Как часто мы слышим от разных людей сетования по поводу того, что им что-то в их жизни не нравится? Что он(а) от этого устала(а), что не может больше это терпеть, хочет, чтобы это как можно скорее прекратилось. Например, отношения. Отношения, в которых человек страдает – должны прекратиться. Но как-то сами собой. Не сам человек должен их прекратить, а эти мучительные отношения, словно одушевленные, должны «прекратиться», «закончиться», «не быть».
Подобными формулировками человек отчуждается от отношений, как следствия своего выбора – и становится в позицию объекта собственных отношений. Почему же тогда он находится в них так долго, если – как заявляет – совсем не хочет? Потому что субъект, как правило, не может присвоить, провозгласить «своим» – то, что ему не нравится. То, что приносит страдание; что является [не]удовольствием. Если я делаю что-то, что мне не нравится – это делаю не я, а оно делается само, или кто-то проделывает это со мной.
Не он выбирает замужнюю женщину, не она ходит на ненавистную работу, не они выжили кого-то из коллектива по национальному признаку, — «так вышло». А если спросить человека прямо: «почему все твои женщины – замужем?», «почему ты 5 лет не уходишь с этой работы?», «почему у вас в коллективе только славяне?», — он утопит вас в искусно сплетенном нарциссическом алиби из рационализаций, отрицаний, раздельного мышления и проч., и проч.
Поскольку признать, что в отношениях, скажем, любовного треугольника, которые приносят человеку страдание (в этом, действительно, можно не сомневаться) – он получает еще и наслаждение – для субъекта немыслимо. Наслаждение не прямое, очевидное – а имплицитное, «изнаночное». Как, скажем, удовольствие от массажа болезненной точки, достижимое только благодаря появлению этой точки.
Больше того, мы распознаем удовольствие только в контрасте с неудовольствием, в сладостном избавлении от напряжения [неудовольствия]. Человека, имеющего возможность каждый день съедать любимый десерт – вытошнит им уже к концу недели. И в этом «месте» удовольствие для него будет утрачено, но с какой силой оно вернется после двух месяцев ковидного безвкусия!

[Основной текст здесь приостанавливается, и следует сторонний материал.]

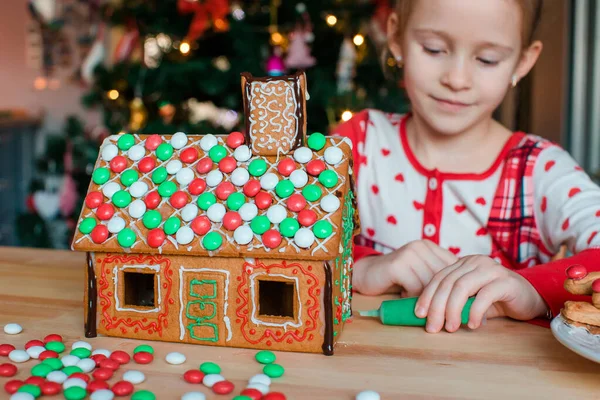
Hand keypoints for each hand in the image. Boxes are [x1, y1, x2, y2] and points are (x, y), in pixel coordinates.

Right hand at [352, 240, 458, 295]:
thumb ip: (438, 278)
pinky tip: (403, 296)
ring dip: (426, 299)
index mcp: (430, 247)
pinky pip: (415, 287)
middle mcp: (422, 246)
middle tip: (441, 313)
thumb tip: (467, 298)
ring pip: (430, 283)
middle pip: (443, 277)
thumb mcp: (420, 274)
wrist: (365, 274)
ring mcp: (409, 253)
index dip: (456, 287)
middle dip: (443, 297)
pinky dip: (412, 297)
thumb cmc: (396, 279)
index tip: (458, 305)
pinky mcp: (398, 264)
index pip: (454, 268)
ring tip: (417, 303)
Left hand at [414, 255, 548, 332]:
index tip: (419, 314)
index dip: (427, 296)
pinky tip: (472, 325)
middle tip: (433, 327)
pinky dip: (475, 311)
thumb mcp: (470, 299)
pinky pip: (485, 295)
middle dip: (437, 306)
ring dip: (453, 309)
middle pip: (448, 283)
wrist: (530, 299)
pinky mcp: (506, 281)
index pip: (439, 278)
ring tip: (451, 327)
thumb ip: (453, 302)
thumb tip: (428, 316)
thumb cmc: (496, 300)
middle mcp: (475, 262)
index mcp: (463, 264)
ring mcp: (491, 269)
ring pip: (463, 287)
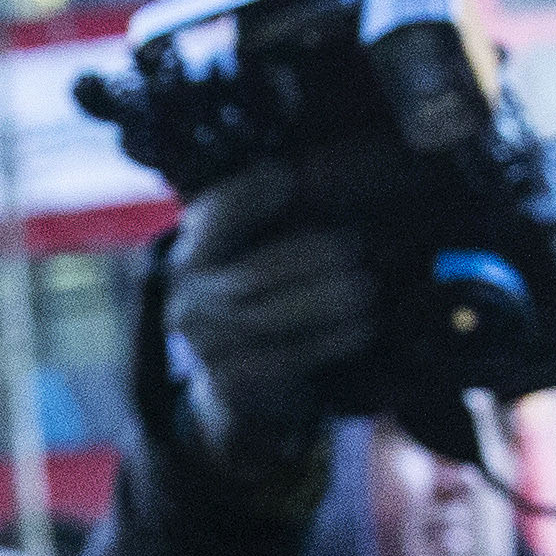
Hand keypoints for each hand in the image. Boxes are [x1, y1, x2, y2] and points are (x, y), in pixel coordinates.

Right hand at [165, 156, 381, 455]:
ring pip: (268, 317)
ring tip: (368, 288)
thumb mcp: (263, 247)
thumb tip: (335, 173)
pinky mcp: (230, 382)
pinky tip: (364, 326)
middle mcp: (187, 297)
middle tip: (357, 248)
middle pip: (250, 274)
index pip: (212, 217)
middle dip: (311, 258)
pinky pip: (285, 357)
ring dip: (328, 299)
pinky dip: (332, 339)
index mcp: (193, 251)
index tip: (286, 178)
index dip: (246, 196)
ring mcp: (204, 344)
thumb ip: (288, 214)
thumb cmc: (268, 294)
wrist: (242, 382)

Хорошо, с пирожными и массажем более-менее понятно, но что за удовольствие – спросит здравомыслящий человек – от ругани с родителями? Например, когда кто-то говорит: «ненавижу ездить домой к родителям – пилят меня каждый день, как и всё моё детство! Поеду в этом году на два месяца!»?
Сомнительное удовольствие, как будто. Не такое уж и сомнительное, если развернуть историю человека ретроспективно. В детстве субъекта родительские требования и невозможность им противостоять – сказались на его психике чрезвычайно травмирующим образом. Но теперь, в позиции взрослого, активного субъекта, а не беспомощного объекта родительских воздействий, субъект может не только выносить эти воздействия, но и противостоять им, давать отпор.
Теперь психика субъекта [успешно] овладевает теми ситуациями, в которых капитулировала в детстве. И это не просто удовольствие, это даже своего рода триумф! Но как до него добраться, если не воспроизводить эти травматические события? Ведь ни в каком другом «месте» субъективное переживание подобного триумфа больше не обретается, не испытывается — пусть и не до конца осознанно.
Как видно, с [человеческим] удовольствием не все так однозначно, как кажется на первый взгляд. Это парадокс самой жизни. Ведь она дарит нам своё [непрошенное] прибавочное наслаждение только благодаря своей конечности. То есть, буквально смерть дарит нам наслаждение [жизнью], придавая этому наслаждению неизбывно горькое послевкусие.
Поэтому обнаружение и присвоение «непопулярных», «неочевидных», «неоднозначных», оттого лишь субъективно истинных (истинно субъективных) форм удовольствия – одна из амбициознейших задач психики.